(Saved entries)
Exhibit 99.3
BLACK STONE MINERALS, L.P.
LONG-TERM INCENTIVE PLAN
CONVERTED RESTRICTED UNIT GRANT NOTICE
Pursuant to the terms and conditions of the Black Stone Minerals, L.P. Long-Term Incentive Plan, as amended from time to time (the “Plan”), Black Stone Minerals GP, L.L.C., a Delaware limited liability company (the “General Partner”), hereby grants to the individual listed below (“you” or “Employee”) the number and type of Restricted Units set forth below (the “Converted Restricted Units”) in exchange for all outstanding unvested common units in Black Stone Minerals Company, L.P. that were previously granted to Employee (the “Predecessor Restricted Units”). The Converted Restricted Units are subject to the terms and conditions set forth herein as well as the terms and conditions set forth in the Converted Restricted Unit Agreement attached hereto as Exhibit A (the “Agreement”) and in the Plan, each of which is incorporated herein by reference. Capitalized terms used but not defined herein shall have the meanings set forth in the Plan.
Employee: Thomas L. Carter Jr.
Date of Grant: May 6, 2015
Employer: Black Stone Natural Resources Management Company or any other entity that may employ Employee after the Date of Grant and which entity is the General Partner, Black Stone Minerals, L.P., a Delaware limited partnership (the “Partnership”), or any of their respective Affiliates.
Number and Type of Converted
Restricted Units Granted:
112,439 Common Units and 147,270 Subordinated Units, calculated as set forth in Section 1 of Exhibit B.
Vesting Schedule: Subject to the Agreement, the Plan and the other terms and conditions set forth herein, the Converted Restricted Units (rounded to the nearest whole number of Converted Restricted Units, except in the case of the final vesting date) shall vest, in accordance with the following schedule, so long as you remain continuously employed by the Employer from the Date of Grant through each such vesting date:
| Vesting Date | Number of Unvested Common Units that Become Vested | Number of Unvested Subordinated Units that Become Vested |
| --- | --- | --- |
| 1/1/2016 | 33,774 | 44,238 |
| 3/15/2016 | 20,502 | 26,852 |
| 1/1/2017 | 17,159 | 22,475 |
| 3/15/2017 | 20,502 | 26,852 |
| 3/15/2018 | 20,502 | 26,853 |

=== ASSIGNMENT ===
Your reply must be one number: the count of lines in the records above that contain the string "Vesting".

=== TASK OUTPUT ===
2